VC Magazin: Verbrannte Finger gelten als gute Lehrmeister. Aus welchen schmerzhaften Erfahrungen konnten Sie besonders viel lernen?
Kirschner: Eine Regel bei der Gründung lautet „Focus on the product!“ – das hatten wir zur Gründungszeit von flinc etwas aus den Augen verloren. Heute ist das anders: Wir arbeiten sehr agil und können dank unserer aktiven Community und unserer schlanken Prozesse rasch Verbesserungen und Erweiterungen in unseren Service einbringen.

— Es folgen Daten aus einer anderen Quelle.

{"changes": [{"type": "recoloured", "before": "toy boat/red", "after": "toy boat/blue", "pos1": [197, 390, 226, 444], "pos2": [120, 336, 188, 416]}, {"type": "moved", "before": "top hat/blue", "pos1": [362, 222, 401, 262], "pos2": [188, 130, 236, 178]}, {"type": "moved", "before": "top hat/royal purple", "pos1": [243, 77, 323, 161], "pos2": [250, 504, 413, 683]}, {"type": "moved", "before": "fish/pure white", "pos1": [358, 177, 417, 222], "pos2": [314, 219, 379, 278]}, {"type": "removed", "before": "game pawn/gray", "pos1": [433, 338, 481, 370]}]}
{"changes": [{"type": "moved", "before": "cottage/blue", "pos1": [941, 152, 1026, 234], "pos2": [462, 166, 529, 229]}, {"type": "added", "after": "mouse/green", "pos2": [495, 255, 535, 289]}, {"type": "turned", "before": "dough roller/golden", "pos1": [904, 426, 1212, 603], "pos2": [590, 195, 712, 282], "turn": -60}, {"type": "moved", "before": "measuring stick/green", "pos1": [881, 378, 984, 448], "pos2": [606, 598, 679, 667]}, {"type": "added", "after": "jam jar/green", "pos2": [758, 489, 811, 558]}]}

VC Magazin: Was sind aus Ihrer Sicht bei den Rahmenbedingungen hierzulande der größte Pluspunkt und das größte Manko für junge Unternehmen?
Kirschner: Die Frühphasenfinanzierung in Deutschland ist schwach, es gibt aber auch positive Beispiele wie den High-Tech Gründerfonds, über den viele junge Unternehmen eine Finanzierung erhalten. Eine breitere Frühphasenfinanzierung würde vielen jungen Unternehmen aus den Startlöchern helfen. Das Förderwesen nehmen wir als sehr undurchsichtig wahr. Viele Unternehmen scheuen eine zeitintensive Recherche. Hier muss nachgebessert werden, damit die Förderung auch bei den jungen Unternehmen ankommen kann.

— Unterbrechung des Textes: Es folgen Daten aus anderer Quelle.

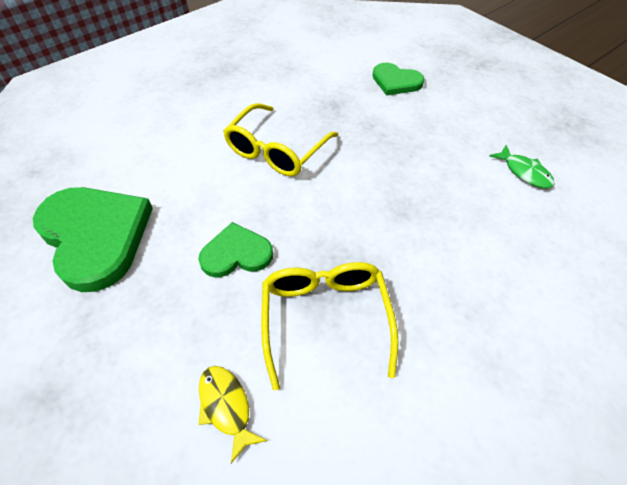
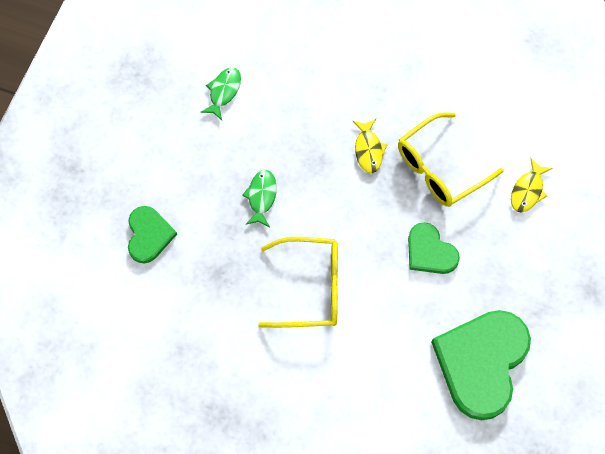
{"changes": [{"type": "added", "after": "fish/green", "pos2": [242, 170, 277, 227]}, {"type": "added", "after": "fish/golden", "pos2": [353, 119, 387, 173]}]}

VC Magazin: Gibt es (Internet-)Unternehmer, die Sie als Vorbilder oder Idole sehen?
Kirschner: Es gibt eine ganze Reihe Unternehmer, die mich begeistert haben. Carl-Heinrich Schmid hat mich mit seiner großen Disziplin und seinem Pragmatismus begeistert. Ich durfte ihn im Rahmen des Weconomy-Wochenendes kennenlernen. Günter Faltins Buch „Kopf schlägt Kapital“ und die damit verbundene Idee der Komponenten-Gründung hat mich besonders in meiner Anfangszeit motiviert. Ich empfehle dieses Buch vielen Gründern weiter.

VC Magazin: Welche drei bis fünf Apps für Smartphones sind die wichtigsten Helferlein in Ihrem Alltag?
Kirschner: Flinc selbst – ich lege ca. 90% meiner Wege mit unserem Service zurück. Außerdem sehe ich so, wo meine Kontakte unterwegs sind. Außerdem Mail – ich bin gerne auf dem aktuellen Stand. Kurze Antworten erledige ich direkt über das Smartphone. Mit Feedly verwalte ich meine Alerts, lese den Blog von Seth Godin, A VC, Make und Fresh Home. Außerdem nutze ich den DB Navigator. Auf langen Strecken fahre ich gerne Bahn. Der Navigator bietet eine schnelle Übersicht auch von unterwegs.

VC Magazin: Wie sehen die mittelfristigen Planungen für Ihr Start-up und Ihre unternehmerische Zukunft aus?
Kirschner: Wir haben mit flinc in den vergangenen zwölf Monaten aufgezeigt, dass unser Service funktioniert. Viele Menschen sind gemeinsam mit flinc unterwegs, auf ihrem täglichen Arbeitsweg, aber auch auf langen Strecken wie von Frankfurt nach Berlin. Die Unternehmenslösung wird gut angenommen, wir können der Markterschließung, auch im Ausland, also positiv entgegenblicken. Es gibt viele Ideen für die Zukunft, zunächst konzentrieren wir uns darauf, das Feedback der Nutzer auf flinc 2.0 zu implementieren und unsere bestehenden Unternehmenskunden zu betreuen und den Markt auf voller Breite zu erschließen.

 

VC Magazin: Danke für das Interview.

Die Fragen stellte Torsten Paßmann.

 

Zum Gesprächspartner:

Benjamin Kirschner hat die flinc AG (https://flinc.org) im Mai 2010 mitgegründet und leitet das Business Development-Team. Das Social Mobility Network flinc vermittelt Fahrten und Mitfahrten automatisch und von Tür zu Tür. Seit einigen Monaten bietet flinc auch eine Lösung für Unternehmen an, um die Mobilität ihrer Mitarbeiter flexibel, sicher und nutzerfreundlich zu gestalten.